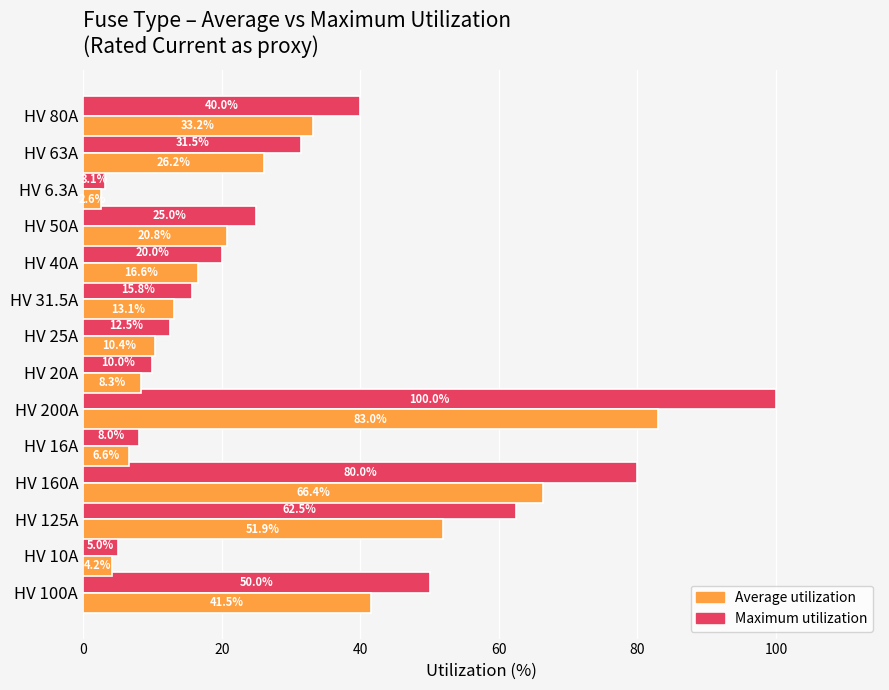

At which label does Average utilization reach its peak?

HV 200A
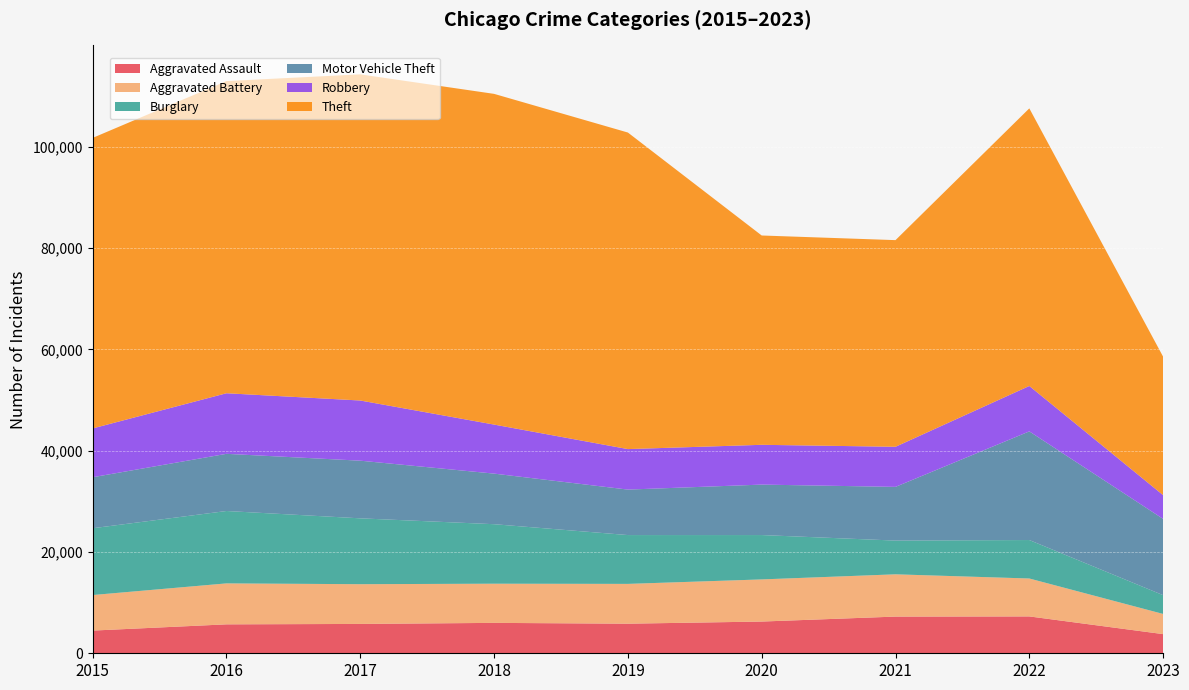

Reading left to right, transcribe all the data shown in this chart.

Aggravated Assault: 2015=4480	2016=5712	2017=5793	2018=6001	2019=5841	2020=6263	2021=7243	2022=7277	2023=3782
Aggravated Battery: 2015=7018	2016=8085	2017=7845	2018=7734	2019=7857	2020=8319	2021=8345	2022=7486	2023=3983
Burglary: 2015=13184	2016=14289	2017=13001	2018=11746	2019=9638	2020=8757	2021=6659	2022=7592	2023=3707
Motor Vehicle Theft: 2015=10068	2016=11286	2017=11380	2018=9985	2019=8977	2020=9959	2021=10601	2022=21448	2023=15053
Robbery: 2015=9638	2016=11960	2017=11880	2018=9680	2019=7994	2020=7855	2021=7917	2022=8964	2023=4692
Theft: 2015=57350	2016=61621	2017=64383	2018=65286	2019=62491	2020=41320	2021=40794	2022=54803	2023=27330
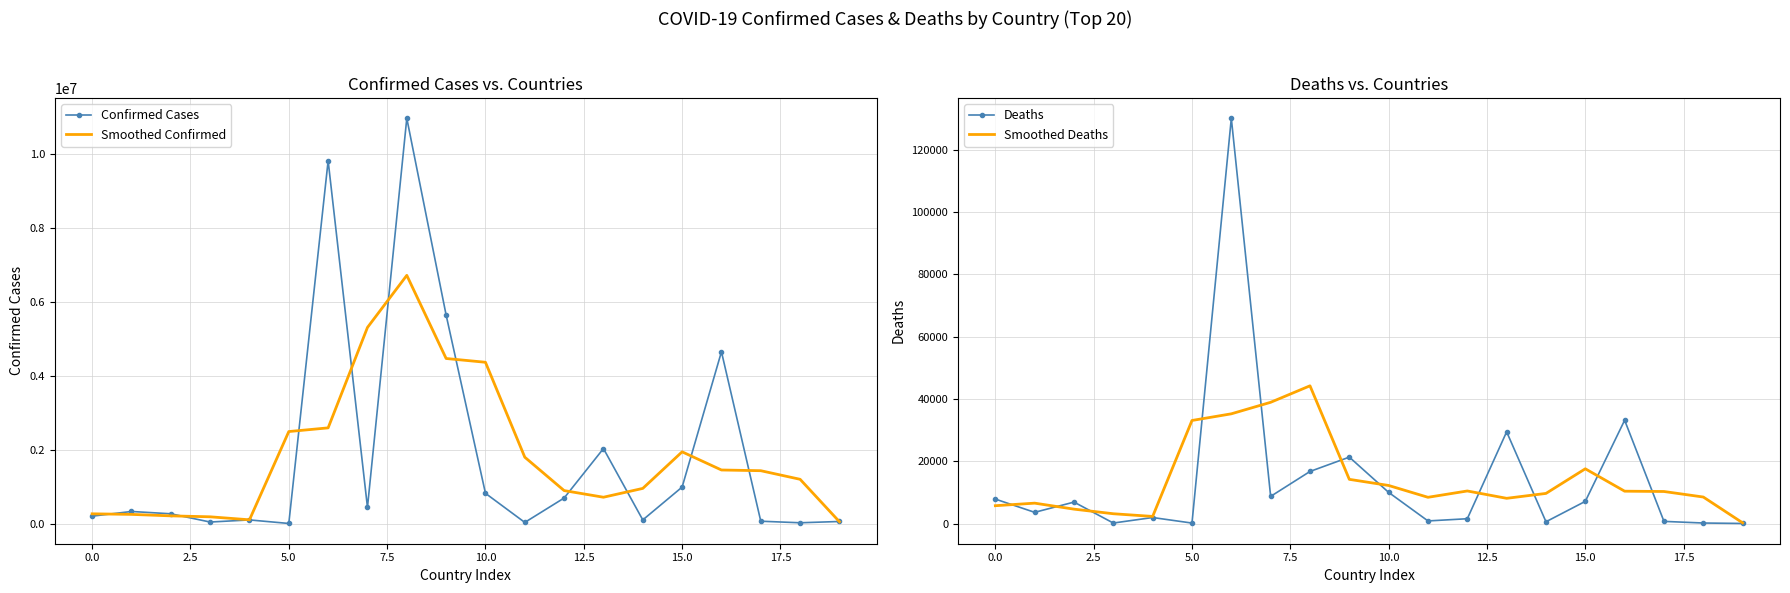

The value of Deaths at 15.0 is 7118. True or false?

True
========================
→ Task: Show each line of the rows above that contains the string "True", copied in full. Case counts.

→ Reply:
The value of Deaths at 15.0 is 7118. True or false?
True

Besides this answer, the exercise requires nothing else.